Consignes de l'exercice:
A – D'après le texte source, quel objectif l'amendement n° 90 fixe-t-il au service public bancaire de base, et sur quel principe repose la prestation minimale que ce service garantit ?
B – Dressez la liste de toutes les personnes nommément désignées dans le texte source comme ayant présenté l'amendement n° 90.

Texte source:
▬▬▬

Dans ces conditions, je vous demande, madame la sénatrice, de bien vouloir retirer vos amendements ; à défaut, le Gouvernement émettra un avis défavorable sur cet amendement comme sur les suivants.
M. le président. Madame Gonthier-Maurin, l'amendement n° 139 est-il maintenu ?
Mme Brigitte Gonthier-Maurin. Oui, monsieur le président.
M. le président. Je mets aux voix l'amendement n° 139.
(L'amendement n'est pas adopté.)
Articles additionnels avant l'article 4 (précédemment réservés)
M. le président. L'amendement n° 90, présenté par Mme Beaufils, MM. Foucaud et Vera, Mme David, MM. Fischer et Autain, Mme Hoarau et les membres du groupe Communiste Républicain et Citoyen, est ainsi libellé :
Avant l'article 4, insérer un article additionnel ainsi rédigé :
Le troisième alinéa de l'article L. 312-1 du code monétaire et financier est remplacé par quatre alinéas ainsi rédigés :
« Il est institué un service public bancaire de base qui a pour objectif la mise en oeuvre du droit au compte.
« Il garantit à toute personne physique résidant habituellement sur le territoire national ou communautaire, sans discrimination, et quelle que soit sa situation personnelle ou pécuniaire, une prestation minimale identique reposant sur le principe de l'égal accès de tous à l'argent leur appartenant, qu'il soit fruit du travail, de l'épargne populaire ou émanant des ressources dites de transfert issues de la solidarité nationale. Il s'applique également aux interdits bancaires.
« Cet argent est déposé sur un compte courant ou de dépôt, ouvert dans les livres d'une agence de La Poste ou dans un établissement bancaire ou financier, tels que visés aux articles L. 511-1 à L. 511-4.
« Tout bénéficiaire peut, à tout instant, librement renoncer à ce service en notifiant sa décision par courrier simple à l'établissement bancaire ou financier teneur du compte courant ou de dépôt. »

▬▬▬

Données affichées:
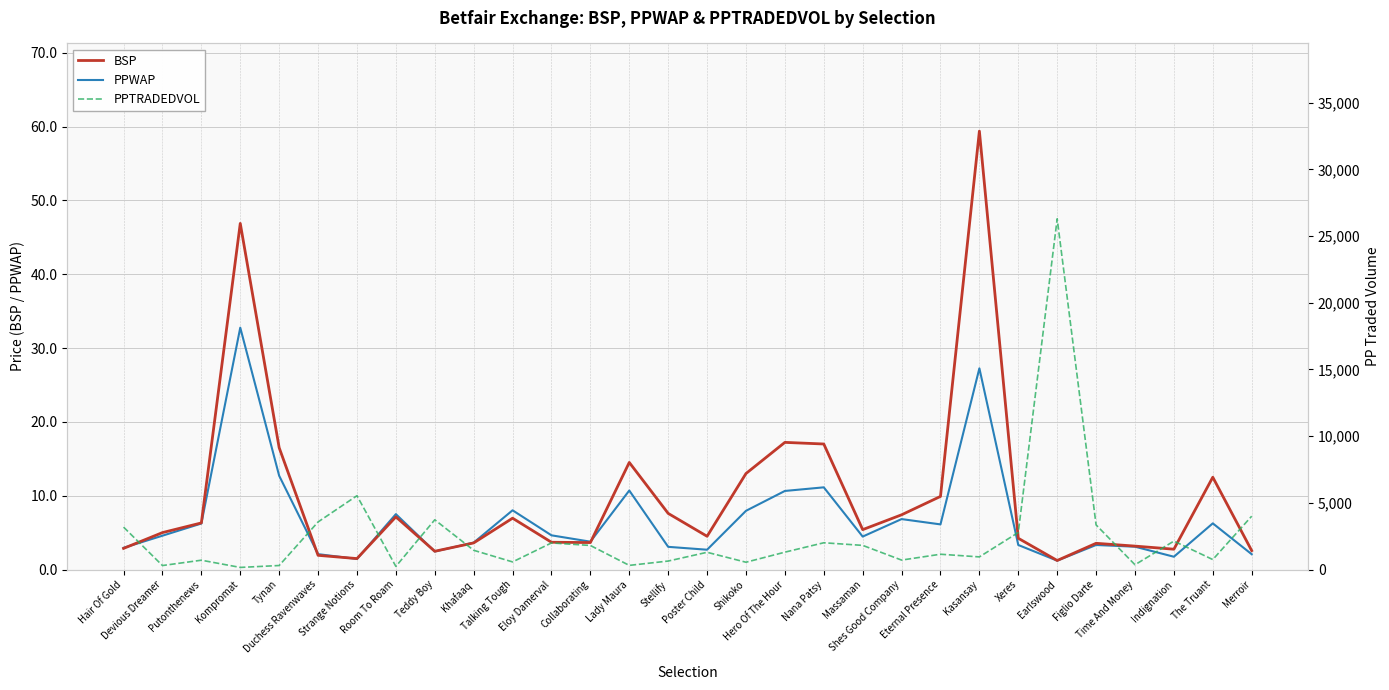

Which has a higher value, Xeres or Teddy Boy?

Xeres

▬▬▬

Résultats des tâches:
A – Le service public bancaire de base a pour objectif la mise en oeuvre du droit au compte. La prestation minimale qu'il garantit repose sur le principe de l'égal accès de tous à l'argent leur appartenant, que cet argent soit le fruit du travail, de l'épargne populaire ou des ressources dites de transfert issues de la solidarité nationale.

B – L'amendement n° 90 est présenté par Mme Beaufils, M. Foucaud, M. Vera, Mme David, M. Fischer, M. Autain et Mme Hoarau.